Al final, miles, millones de personas que deben rehacer sus vidas en medio del más intenso desgarramiento. Su nuevo lugar de vivienda, un barrio periférico de cualquiera de las principales ciudades capitales departamentales del país, en especial Bogotá, Barranquilla, Bucaramanga, Cali.
Para el caso de la capital colombiana, son 40 familias que cada día llegan a sus calles sin saber cómo harán para sobrevivir. Se trata de grupos que en su mayoría (el 70 por ciento) ni siquiera se registran ante entidad oficial alguna. Es tal el subregistro, que para julio de 2006 sólo se tenían relacionadas 31.000 familias, es decir, 150 mil personas (toda que vez que cada familia cuenta entre cuatro y cinco miembros) que habían llegado a la ciudad como desplazados. Es decir, en sus miles de barrios habitan desde hace no más de una década un millón de personas o más que se vieron obligados a dejarlo todo para conservar la vida. Así fuera para sufrir.
De esta manera, como en la etapa inicial de la última violencia, la roja y azul, las formaciones urbanas continúan creciendo sin mayor planificación, y quienes llegan mantienen la construcción de rústicas viviendas que después de 20 ó 30 años de inmensos esfuerzos se convertirán en el único bien o propiedad para sus descendientes.
Es éste el drama de quien lo pierde todo de un momento a otro y no encuentra sector público a dónde acudir. La tragedia es intensa porque conlleva la relocalización de familias enteras, sometidas a nuevos hábitos y costumbres, de niños que duermen a la intemperie, obligados por la necesidad a pedir, acumulando en su memoria la rabia de ver cómo todo se pierde.
Las 500 familias que se lanzaron sobre el parque de Bosa, con enterrados hasta el cuello y crucificados, para hacer más conmovedor y patético el proceso, son parte de esta inmensidad que aparece en las cifras oficiales como pobres e inclusive como pobres absolutos, es decir, míseros.
Su desespero es inmenso. Puede que hayan recibido en algún momento ayuda oficial (esas pequeñas sumas que les entregan mes tras mes, por tiempo definido, para que no mueran de hambre o para que paguen el arrendamiento), que con seguridad es insuficiente. Porque se requiere apoyo real para que la gente conserve su dignidad, tan importante como la subsistencia.
Pero igualmente se necesita que el robo de sus propiedades y el dolor por sus víctimas sean abordados y juzgados por alguna autoridad. Es imperioso que haya justicia y sea superable la impunidad. Es indispensable la reparación. No de otra manera se puede atender otro problema resultante: los estragos mentales que son inherentes a la pérdida de los suyos y lo que tenían, y que –como las víctimas de los años 50 del siglo pasado– cargarán con el duelo postergado.

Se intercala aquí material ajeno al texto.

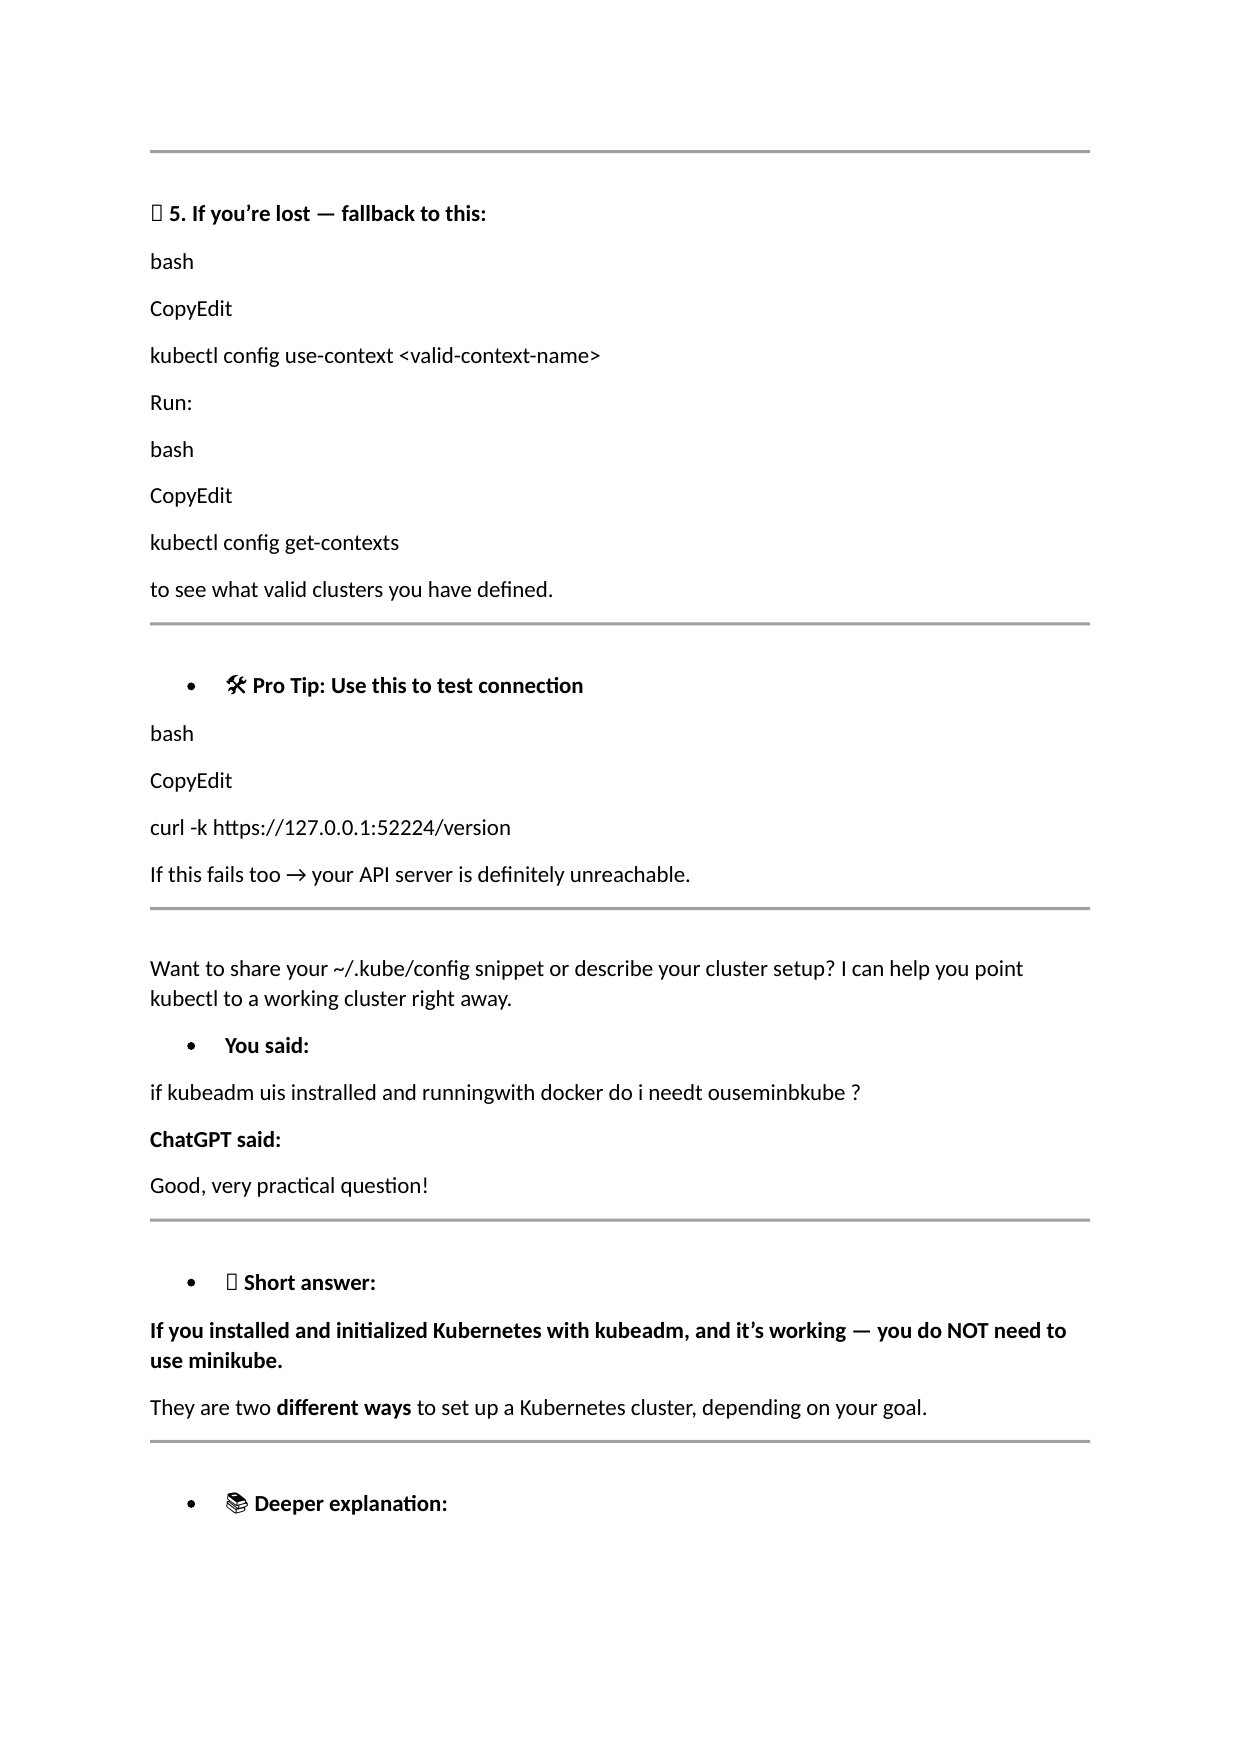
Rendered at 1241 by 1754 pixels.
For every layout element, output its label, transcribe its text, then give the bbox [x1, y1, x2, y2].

text kubectl config use-context <valid-context-name> [150, 341, 1090, 369]
text if kubeadm uis instralled and runningwith docker do i needt ouseminbkube ? [150, 1078, 1090, 1106]
text CopyEdit [150, 482, 1090, 510]
list You said: [187, 1031, 1090, 1059]
text bash [150, 247, 1090, 275]
list ✅ Short answer: [187, 1265, 1090, 1297]
list 📚 Deeper explanation: [187, 1487, 1090, 1518]
text ✅ 5. If you’re lost — fallback to this: [150, 197, 1090, 228]
text kubectl config get-contexts [150, 528, 1090, 557]
list 🛠️ Pro Tip: Use this to test connection [187, 669, 1090, 700]
text to see what valid clusters you have defined. [150, 575, 1090, 603]
text If this fails too → your API server is definitely unreachable. [150, 860, 1090, 888]
text CopyEdit [150, 294, 1090, 322]
text bash [150, 435, 1090, 463]
text Want to share your ~/.kube/config snippet or describe your cluster setup? I can help you point kubectl to a working cluster right away. [150, 954, 1090, 1012]
text If you installed and initialized Kubernetes with kubeadm, and it’s working — you do NOT need to use minikube. [150, 1316, 1090, 1374]
text CopyEdit [150, 766, 1090, 794]
text ChatGPT said: [150, 1125, 1090, 1153]
text curl -k https://127.0.0.1:52224/version [150, 813, 1090, 841]
text Good, very practical question! [150, 1172, 1090, 1200]
text They are two different ways to set up a Kubernetes cluster, depending on your goal. [150, 1393, 1090, 1421]
text bash [150, 719, 1090, 748]
text Run: [150, 388, 1090, 416]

Al final, si en las ciudades adonde llegan estos miles de miles de violentados por el poder no son inculpados por haber recibido en algún momento ayuda oficial, o sindicados de agitadores; y si efectivamente se desea enfrentar la problemática con sentido colectivo, de nación, no existe sino un camino –además de la justicia, la verdad y la reparación– para hacerlo: poner en marcha una inmensa y profunda reforma urbana que asuma como prioritarios la vivienda, la educación, el trabajo y salud para todos.